*** THE RECORDS Section Begins ***
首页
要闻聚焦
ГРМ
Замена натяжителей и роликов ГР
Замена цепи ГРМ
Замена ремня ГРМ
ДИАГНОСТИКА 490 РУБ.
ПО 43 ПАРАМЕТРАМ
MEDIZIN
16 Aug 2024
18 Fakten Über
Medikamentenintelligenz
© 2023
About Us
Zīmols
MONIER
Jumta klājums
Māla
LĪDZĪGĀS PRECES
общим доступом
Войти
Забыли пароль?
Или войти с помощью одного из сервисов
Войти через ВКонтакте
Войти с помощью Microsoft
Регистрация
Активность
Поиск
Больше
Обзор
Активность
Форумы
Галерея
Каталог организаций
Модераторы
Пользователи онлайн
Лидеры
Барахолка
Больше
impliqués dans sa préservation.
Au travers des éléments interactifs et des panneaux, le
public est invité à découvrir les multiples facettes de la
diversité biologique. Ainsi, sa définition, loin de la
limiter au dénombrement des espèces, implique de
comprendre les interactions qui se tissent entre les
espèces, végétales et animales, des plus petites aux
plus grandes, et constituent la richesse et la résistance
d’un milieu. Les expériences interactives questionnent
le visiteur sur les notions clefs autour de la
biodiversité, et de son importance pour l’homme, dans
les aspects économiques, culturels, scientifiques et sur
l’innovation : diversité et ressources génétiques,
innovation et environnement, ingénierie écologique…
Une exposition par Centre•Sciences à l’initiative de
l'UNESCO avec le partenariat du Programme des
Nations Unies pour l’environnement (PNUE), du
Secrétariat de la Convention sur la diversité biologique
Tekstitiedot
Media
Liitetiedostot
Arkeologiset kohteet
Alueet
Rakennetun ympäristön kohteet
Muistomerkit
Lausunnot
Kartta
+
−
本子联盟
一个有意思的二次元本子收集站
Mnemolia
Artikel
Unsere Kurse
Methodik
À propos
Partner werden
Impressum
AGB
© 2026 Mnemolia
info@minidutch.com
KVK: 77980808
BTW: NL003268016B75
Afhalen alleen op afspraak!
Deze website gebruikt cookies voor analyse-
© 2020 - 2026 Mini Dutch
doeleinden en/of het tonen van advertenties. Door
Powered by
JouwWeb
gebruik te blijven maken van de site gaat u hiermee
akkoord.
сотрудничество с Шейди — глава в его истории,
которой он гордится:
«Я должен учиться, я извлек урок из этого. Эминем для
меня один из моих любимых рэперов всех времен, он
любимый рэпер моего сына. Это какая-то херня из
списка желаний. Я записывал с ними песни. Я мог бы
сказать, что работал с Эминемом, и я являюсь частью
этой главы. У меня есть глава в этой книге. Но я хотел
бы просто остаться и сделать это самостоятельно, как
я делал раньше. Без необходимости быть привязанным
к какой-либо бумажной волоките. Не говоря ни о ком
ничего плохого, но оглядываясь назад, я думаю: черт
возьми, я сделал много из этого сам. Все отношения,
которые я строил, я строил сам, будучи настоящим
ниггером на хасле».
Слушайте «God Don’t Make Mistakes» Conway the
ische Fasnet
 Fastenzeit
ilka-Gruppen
*** THE RECORDS Section Ends ***
**EXERCISE GOAL**. Your reply should consist only of the lines running from the line with "一个有意思的二次元本子收集站" to the end of the listing, retyped exactly.

**YOUR RESPONSE**.
一个有意思的二次元本子收集站
Mnemolia
Artikel
Unsere Kurse
Methodik
À propos
Partner werden
Impressum
AGB
© 2026 Mnemolia
info@minidutch.com
KVK: 77980808
BTW: NL003268016B75
Afhalen alleen op afspraak!
Deze website gebruikt cookies voor analyse-
© 2020 - 2026 Mini Dutch
doeleinden en/of het tonen van advertenties. Door
Powered by
JouwWeb
gebruik te blijven maken van de site gaat u hiermee
akkoord.
сотрудничество с Шейди — глава в его истории,
которой он гордится:
«Я должен учиться, я извлек урок из этого. Эминем для
меня один из моих любимых рэперов всех времен, он
любимый рэпер моего сына. Это какая-то херня из
списка желаний. Я записывал с ними песни. Я мог бы
сказать, что работал с Эминемом, и я являюсь частью
этой главы. У меня есть глава в этой книге. Но я хотел
бы просто остаться и сделать это самостоятельно, как
я делал раньше. Без необходимости быть привязанным
к какой-либо бумажной волоките. Не говоря ни о ком
ничего плохого, но оглядываясь назад, я думаю: черт
возьми, я сделал много из этого сам. Все отношения,
которые я строил, я строил сам, будучи настоящим
ниггером на хасле».
Слушайте «God Don’t Make Mistakes» Conway the
ische Fasnet
 Fastenzeit
ilka-Gruppen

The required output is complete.